Nah. My mask is on and I’m ready to mug some peeps in Orgrimmar. But I’m not sure what you call being occupied militarily by the Horde other than a form of colonial occupation. I like the Zandalari being on the Horde but there is no question about it that their addition to the Horde was rather humiliating for them. Hopefully they get shown in a stronger light in Shadowlands.
laughs in night elf, worgen, and draenei
Hell we still don’t know if Stormwind ever recovered from cata.
How on azeroth the zandalari are colonial subjects of the horde?
the horde was so desperate for their help in their genocidal campaign that they allowed talanji disrespect their warchief as long they can get their ships.
Anything for victory, right?.
Fanfiction.
Ships they never even got to use because they got destroyed due to the Horde using Zuldazar as a colonial outpost and bringing a pointless war to the shores of Zandalar. I feel bad for the Zandalari.

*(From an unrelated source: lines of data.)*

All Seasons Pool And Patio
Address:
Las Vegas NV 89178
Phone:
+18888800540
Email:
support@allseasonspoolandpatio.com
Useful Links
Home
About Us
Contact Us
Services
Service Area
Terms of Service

Well I don’t know man. When I observe the real world of a foreign army comes to the shores of another nation with its military and meddles in the civil affairs of that nation for its own benefits I usually declare that as a form of imperialism and colonialism. I think that can apply to what happened in BfA. I am against that in the real world, as I am in the fiction world of Azeroth. We need peace! ![]()
I disagree here still. Rastakhan turning to Bwonsamdi is exactly why he’d still be a more difficult partner. He was prideful and thought he was immortal with the Loa on his side.
I applaud you for the best comment. This honestly does make things a little bit different, as far as my little interpretation I wrote up goes. Without a Warchief the power is probably back down to the leaders of each nation in the Horde - which would include the Zandalari and Talanji.
Question:
Do the Zandalari ever express dislike or otherwise reject the Horde military force that is there?
Off the top of my head I am pretty sure when the Horde player first arrives a Zandalari guard says “Dat is far enough, Horde scum.” before being allowed into the city because of Talanji.
The troll speakers, while not Zandalari, also have some really funny things to say if you check out their quotes.
But this is where I mentioned before that you are conflating several different periods in time in order to make your argument - there’s no Horde presence besides the one boat at that point in time, which is hardly an “occupation”.
After an unknown number of the nation (King Rastakhan says: Too many sided with Zul) turned against their ruler for a guy working to free an old god along with three other groups of invaders. The Sethrak, Blood Trolls, and Mogu all helped Zul when he attacked Dazar’alor.
It’s not them attempting to colonize Zandalar, it’s them offering aid to a nation that was just attacked by old god cultists who successfully unleashed an old god just on the other side of their border.
There was no Horde army in Zuldazar at that point, any “meddling in civil affairs” was purely the Horde player doing tasks for Rastakhan, Talanji, or members of the council.
Just because some of your races aren’t economically wealthy and stable doesn’t mean you don’t also get ones that are.
Also the night elves were an economically powerful nation when they joined the Alliance. They only suffered their major losses much later. Same with Stormwind who as of Vanilla have pretty well recovered from the Second War.
Kul Tiras is mostly fine and better off than before the Alliance arrived. I can’t say the same for Zandalar. Then you still have a mostly untouched dwarven kingdom.
So what Horde nations are economically powerful and haven’t very recently suffered a massive culling before joining?